Task brief |
Please reproduce all of the entries exactly, without omitting any.

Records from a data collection

______________________________

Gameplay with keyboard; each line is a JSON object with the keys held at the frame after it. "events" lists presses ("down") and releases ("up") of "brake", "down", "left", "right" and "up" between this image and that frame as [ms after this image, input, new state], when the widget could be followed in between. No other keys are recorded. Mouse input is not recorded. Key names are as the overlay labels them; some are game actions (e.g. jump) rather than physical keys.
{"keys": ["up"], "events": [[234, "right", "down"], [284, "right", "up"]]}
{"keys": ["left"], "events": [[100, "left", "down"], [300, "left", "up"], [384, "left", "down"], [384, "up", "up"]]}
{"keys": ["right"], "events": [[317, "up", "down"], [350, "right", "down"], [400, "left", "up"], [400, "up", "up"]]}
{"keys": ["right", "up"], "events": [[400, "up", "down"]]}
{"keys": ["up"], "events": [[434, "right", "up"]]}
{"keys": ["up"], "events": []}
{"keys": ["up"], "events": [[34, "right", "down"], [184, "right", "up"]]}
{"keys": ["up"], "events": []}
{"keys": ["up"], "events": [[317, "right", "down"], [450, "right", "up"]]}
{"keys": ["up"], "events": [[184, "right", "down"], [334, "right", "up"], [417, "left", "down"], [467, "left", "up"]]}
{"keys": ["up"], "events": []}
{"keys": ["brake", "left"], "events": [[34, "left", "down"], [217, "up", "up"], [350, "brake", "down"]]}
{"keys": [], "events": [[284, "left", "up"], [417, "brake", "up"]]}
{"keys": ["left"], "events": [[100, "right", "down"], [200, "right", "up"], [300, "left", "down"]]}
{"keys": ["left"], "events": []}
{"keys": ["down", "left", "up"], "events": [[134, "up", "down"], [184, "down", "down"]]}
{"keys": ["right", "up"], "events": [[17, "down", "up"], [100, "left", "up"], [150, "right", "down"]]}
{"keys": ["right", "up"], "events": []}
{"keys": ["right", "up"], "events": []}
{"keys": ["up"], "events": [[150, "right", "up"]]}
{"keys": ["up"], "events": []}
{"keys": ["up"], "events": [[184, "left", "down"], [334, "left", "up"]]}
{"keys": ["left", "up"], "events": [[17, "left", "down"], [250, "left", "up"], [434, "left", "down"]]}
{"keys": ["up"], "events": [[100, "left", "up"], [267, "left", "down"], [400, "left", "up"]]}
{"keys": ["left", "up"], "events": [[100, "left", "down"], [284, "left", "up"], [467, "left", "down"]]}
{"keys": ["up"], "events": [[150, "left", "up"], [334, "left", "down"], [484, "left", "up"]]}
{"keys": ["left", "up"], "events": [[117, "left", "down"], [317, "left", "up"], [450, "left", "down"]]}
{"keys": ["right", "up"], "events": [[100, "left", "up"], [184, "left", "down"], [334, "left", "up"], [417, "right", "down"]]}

______________________________

Response area |
Gameplay with keyboard; each line is a JSON object with the keys held at the frame after it. "events" lists presses ("down") and releases ("up") of "brake", "down", "left", "right" and "up" between this image and that frame as [ms after this image, input, new state], when the widget could be followed in between. No other keys are recorded. Mouse input is not recorded. Key names are as the overlay labels them; some are game actions (e.g. jump) rather than physical keys.
{"keys": ["up"], "events": [[234, "right", "down"], [284, "right", "up"]]}
{"keys": ["left"], "events": [[100, "left", "down"], [300, "left", "up"], [384, "left", "down"], [384, "up", "up"]]}
{"keys": ["right"], "events": [[317, "up", "down"], [350, "right", "down"], [400, "left", "up"], [400, "up", "up"]]}
{"keys": ["right", "up"], "events": [[400, "up", "down"]]}
{"keys": ["up"], "events": [[434, "right", "up"]]}
{"keys": ["up"], "events": []}
{"keys": ["up"], "events": [[34, "right", "down"], [184, "right", "up"]]}
{"keys": ["up"], "events": []}
{"keys": ["up"], "events": [[317, "right", "down"], [450, "right", "up"]]}
{"keys": ["up"], "events": [[184, "right", "down"], [334, "right", "up"], [417, "left", "down"], [467, "left", "up"]]}
{"keys": ["up"], "events": []}
{"keys": ["brake", "left"], "events": [[34, "left", "down"], [217, "up", "up"], [350, "brake", "down"]]}
{"keys": [], "events": [[284, "left", "up"], [417, "brake", "up"]]}
{"keys": ["left"], "events": [[100, "right", "down"], [200, "right", "up"], [300, "left", "down"]]}
{"keys": ["left"], "events": []}
{"keys": ["down", "left", "up"], "events": [[134, "up", "down"], [184, "down", "down"]]}
{"keys": ["right", "up"], "events": [[17, "down", "up"], [100, "left", "up"], [150, "right", "down"]]}
{"keys": ["right", "up"], "events": []}
{"keys": ["right", "up"], "events": []}
{"keys": ["up"], "events": [[150, "right", "up"]]}
{"keys": ["up"], "events": []}
{"keys": ["up"], "events": [[184, "left", "down"], [334, "left", "up"]]}
{"keys": ["left", "up"], "events": [[17, "left", "down"], [250, "left", "up"], [434, "left", "down"]]}
{"keys": ["up"], "events": [[100, "left", "up"], [267, "left", "down"], [400, "left", "up"]]}
{"keys": ["left", "up"], "events": [[100, "left", "down"], [284, "left", "up"], [467, "left", "down"]]}
{"keys": ["up"], "events": [[150, "left", "up"], [334, "left", "down"], [484, "left", "up"]]}
{"keys": ["left", "up"], "events": [[117, "left", "down"], [317, "left", "up"], [450, "left", "down"]]}
{"keys": ["right", "up"], "events": [[100, "left", "up"], [184, "left", "down"], [334, "left", "up"], [417, "right", "down"]]}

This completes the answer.